The biggest disadvantage of metabolic biopsy is an increased radiation exposure for the patient and the operator. Patients who experience a whole-body PET-CT receive an average radiation dose of between 8 and 30 mSv, though this dose can vary widely based on the specifics of the investigation and the number of body regions scanned. Between 54 and 81% of the total dose is typically provided by the CT portion [
20,
21]. During a PET/CT-guided biopsy, patients are exposed to radiation from both the initial diagnostic PET/CT scan and the subsequent CT scans collected during the biopsy. However, regardless of the biopsy, these patients would have undergone a diagnostic PET-CT scan. Therefore, the additional radiation administered to patients as a result of the biopsy is limited to the brief CT scans performed during needle placement. For patients requiring dedicated PET-CT-guided metabolic biopsy, we administered only a modest amount of 18F-FDG, with a mean dose of 102 MBq (range 74–148 MBq), to keep radiation exposure to a minimum with optimal image quality. Recently, researchers studied the utility of low- and ultra-low-dose CT protocols and demonstrated that significant reduction in radiation dose can be achieved with no detrimental influence on the diagnostic rates of the biopsy operations. Incorporating these novel CT techniques and decreasing the amount of 18F-FDG provided the bare minimum and is, thus, a partial solution to the problem of increased radiation exposure to patients [
22]. In our investigation, the average radiation exposure per procedure for operating personnel was 0.014 mSv, which is far below the permitted annual limits.

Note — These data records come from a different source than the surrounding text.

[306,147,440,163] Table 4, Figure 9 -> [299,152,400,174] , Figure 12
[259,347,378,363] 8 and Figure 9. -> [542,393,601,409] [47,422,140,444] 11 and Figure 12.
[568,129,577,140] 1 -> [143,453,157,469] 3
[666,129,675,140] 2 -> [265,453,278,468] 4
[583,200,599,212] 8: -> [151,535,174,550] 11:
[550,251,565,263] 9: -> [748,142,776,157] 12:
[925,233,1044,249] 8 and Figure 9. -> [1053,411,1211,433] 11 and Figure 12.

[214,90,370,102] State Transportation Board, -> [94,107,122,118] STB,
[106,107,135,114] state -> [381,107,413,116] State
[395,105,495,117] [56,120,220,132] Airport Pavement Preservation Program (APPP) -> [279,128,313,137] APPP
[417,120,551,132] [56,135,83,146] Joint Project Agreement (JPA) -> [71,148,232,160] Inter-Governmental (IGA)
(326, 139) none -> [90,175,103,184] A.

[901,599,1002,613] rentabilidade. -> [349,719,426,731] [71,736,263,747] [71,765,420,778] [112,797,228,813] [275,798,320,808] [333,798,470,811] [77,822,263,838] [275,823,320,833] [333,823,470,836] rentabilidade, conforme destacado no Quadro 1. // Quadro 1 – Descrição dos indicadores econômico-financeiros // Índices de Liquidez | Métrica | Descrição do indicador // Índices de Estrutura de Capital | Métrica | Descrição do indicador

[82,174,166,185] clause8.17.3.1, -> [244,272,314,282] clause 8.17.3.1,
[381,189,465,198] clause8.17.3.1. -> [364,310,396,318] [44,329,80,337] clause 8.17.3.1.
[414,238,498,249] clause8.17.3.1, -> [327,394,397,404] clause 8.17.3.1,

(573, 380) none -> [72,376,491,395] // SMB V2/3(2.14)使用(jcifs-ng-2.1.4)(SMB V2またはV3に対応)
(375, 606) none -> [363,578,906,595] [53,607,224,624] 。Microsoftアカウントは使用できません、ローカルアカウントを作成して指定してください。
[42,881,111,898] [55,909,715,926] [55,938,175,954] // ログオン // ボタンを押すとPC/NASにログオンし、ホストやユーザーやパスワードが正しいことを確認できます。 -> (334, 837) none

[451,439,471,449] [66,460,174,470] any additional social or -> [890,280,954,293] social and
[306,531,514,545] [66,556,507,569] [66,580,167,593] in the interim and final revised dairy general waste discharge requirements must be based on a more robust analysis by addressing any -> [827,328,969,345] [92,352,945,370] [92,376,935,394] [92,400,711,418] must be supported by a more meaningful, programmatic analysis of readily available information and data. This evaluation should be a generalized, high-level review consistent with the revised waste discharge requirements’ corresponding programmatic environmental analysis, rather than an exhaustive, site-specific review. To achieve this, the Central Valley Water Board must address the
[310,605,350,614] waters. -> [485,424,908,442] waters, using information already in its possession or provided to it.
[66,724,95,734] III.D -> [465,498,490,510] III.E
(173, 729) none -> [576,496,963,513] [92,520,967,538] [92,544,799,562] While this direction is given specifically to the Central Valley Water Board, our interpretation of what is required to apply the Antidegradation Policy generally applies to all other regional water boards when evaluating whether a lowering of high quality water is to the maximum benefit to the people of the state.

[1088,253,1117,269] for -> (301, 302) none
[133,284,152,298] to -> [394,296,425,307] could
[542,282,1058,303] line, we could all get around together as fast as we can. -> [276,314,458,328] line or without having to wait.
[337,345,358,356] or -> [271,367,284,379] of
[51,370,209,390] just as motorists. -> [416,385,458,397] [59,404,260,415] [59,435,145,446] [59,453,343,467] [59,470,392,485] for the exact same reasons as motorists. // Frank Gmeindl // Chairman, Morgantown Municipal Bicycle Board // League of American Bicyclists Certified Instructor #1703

The use of single-institution data and its retrospective nature are the primary limitations of our investigation. Another issue is the lack of direct comparison with the CT-guided biopsy. Performing both procedures (CT-guided and PET-CT-guided biopsies) in any particular patient is universally restrained due to ethical constraints. Also, the shortage of well-equipped PET-CT centres restricts the generalizability of this technology and challenges its potential to replace the CT-alone approach. Hence, by identifying a more selective patient population that had at least one past inconclusive biopsy result, we targeted a more promising area of research.